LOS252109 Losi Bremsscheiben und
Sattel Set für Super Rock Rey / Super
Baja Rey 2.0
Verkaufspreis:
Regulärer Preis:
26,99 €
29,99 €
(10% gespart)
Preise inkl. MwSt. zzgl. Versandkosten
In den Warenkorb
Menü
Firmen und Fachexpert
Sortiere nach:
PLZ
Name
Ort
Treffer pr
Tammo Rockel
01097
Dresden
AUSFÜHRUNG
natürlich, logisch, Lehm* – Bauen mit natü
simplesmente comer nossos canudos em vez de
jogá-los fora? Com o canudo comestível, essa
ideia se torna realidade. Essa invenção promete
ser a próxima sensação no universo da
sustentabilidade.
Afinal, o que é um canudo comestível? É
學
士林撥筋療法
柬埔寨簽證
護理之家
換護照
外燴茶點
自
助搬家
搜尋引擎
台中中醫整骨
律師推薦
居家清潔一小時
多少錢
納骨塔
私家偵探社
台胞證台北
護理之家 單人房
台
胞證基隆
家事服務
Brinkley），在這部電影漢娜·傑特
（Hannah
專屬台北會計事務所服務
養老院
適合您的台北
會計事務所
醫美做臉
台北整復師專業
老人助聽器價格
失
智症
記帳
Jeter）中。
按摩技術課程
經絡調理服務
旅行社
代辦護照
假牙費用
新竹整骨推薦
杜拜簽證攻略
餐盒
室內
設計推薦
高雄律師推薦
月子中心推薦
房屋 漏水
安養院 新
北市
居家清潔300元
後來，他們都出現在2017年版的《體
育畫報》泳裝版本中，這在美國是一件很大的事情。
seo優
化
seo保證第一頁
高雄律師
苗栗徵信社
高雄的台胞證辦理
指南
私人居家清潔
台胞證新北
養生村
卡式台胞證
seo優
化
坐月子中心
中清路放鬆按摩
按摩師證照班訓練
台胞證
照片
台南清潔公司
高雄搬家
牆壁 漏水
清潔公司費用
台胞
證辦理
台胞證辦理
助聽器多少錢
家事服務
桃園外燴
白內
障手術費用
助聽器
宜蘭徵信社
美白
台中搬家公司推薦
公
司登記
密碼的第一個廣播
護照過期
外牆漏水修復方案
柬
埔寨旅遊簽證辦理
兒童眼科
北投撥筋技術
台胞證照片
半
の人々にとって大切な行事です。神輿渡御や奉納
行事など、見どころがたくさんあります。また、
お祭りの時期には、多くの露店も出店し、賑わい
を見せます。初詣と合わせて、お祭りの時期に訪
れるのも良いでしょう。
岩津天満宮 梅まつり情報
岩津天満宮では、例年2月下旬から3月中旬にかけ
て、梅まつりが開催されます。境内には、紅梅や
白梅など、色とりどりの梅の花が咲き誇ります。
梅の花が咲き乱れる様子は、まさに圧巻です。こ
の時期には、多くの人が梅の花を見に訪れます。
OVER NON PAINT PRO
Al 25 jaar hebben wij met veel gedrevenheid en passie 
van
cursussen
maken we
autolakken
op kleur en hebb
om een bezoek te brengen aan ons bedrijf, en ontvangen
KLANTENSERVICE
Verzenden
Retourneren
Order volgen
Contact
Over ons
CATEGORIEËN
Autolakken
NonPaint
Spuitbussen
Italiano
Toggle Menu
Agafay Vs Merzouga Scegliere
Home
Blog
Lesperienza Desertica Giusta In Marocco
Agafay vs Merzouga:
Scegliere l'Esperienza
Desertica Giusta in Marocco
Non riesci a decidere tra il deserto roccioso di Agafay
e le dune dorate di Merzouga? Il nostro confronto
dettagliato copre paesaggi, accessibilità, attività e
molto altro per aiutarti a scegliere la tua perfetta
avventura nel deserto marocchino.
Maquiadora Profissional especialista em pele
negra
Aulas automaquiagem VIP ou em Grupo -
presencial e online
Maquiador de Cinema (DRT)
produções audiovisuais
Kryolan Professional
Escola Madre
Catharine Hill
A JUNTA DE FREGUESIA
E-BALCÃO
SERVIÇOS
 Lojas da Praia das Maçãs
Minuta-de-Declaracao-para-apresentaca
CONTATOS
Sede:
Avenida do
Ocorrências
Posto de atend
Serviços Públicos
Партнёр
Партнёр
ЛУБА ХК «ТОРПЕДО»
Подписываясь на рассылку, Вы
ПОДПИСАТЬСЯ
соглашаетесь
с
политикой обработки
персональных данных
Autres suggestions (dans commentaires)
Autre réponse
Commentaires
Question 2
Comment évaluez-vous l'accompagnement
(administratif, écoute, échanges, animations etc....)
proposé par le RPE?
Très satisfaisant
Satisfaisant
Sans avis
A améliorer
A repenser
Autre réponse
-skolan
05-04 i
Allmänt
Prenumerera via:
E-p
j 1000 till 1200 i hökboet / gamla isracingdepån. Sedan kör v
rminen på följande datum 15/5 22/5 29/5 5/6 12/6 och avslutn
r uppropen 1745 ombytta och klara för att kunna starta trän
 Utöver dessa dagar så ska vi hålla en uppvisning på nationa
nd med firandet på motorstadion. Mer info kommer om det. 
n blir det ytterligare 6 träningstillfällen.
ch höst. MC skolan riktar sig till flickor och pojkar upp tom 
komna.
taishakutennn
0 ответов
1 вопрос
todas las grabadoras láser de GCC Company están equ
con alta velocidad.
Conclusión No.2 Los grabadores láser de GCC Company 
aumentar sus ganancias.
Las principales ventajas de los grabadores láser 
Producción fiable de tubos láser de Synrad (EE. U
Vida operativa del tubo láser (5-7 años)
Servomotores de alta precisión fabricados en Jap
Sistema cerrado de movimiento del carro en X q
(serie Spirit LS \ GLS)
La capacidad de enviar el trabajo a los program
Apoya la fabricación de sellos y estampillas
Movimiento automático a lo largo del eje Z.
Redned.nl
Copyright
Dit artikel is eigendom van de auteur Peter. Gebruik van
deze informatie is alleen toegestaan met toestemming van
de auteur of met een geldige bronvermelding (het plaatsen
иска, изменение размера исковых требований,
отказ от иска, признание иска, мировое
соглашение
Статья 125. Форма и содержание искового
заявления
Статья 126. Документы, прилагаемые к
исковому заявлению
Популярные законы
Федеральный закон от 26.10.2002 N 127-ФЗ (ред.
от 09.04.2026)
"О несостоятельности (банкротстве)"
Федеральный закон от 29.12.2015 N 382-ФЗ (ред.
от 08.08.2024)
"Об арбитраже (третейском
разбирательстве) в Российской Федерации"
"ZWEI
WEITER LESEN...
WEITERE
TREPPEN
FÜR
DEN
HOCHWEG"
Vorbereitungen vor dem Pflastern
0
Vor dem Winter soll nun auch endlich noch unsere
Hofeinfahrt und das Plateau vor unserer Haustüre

· · · · ·

Please count how many lines of the records include "deserto", giving the number and nothing else.

• _Result_: 2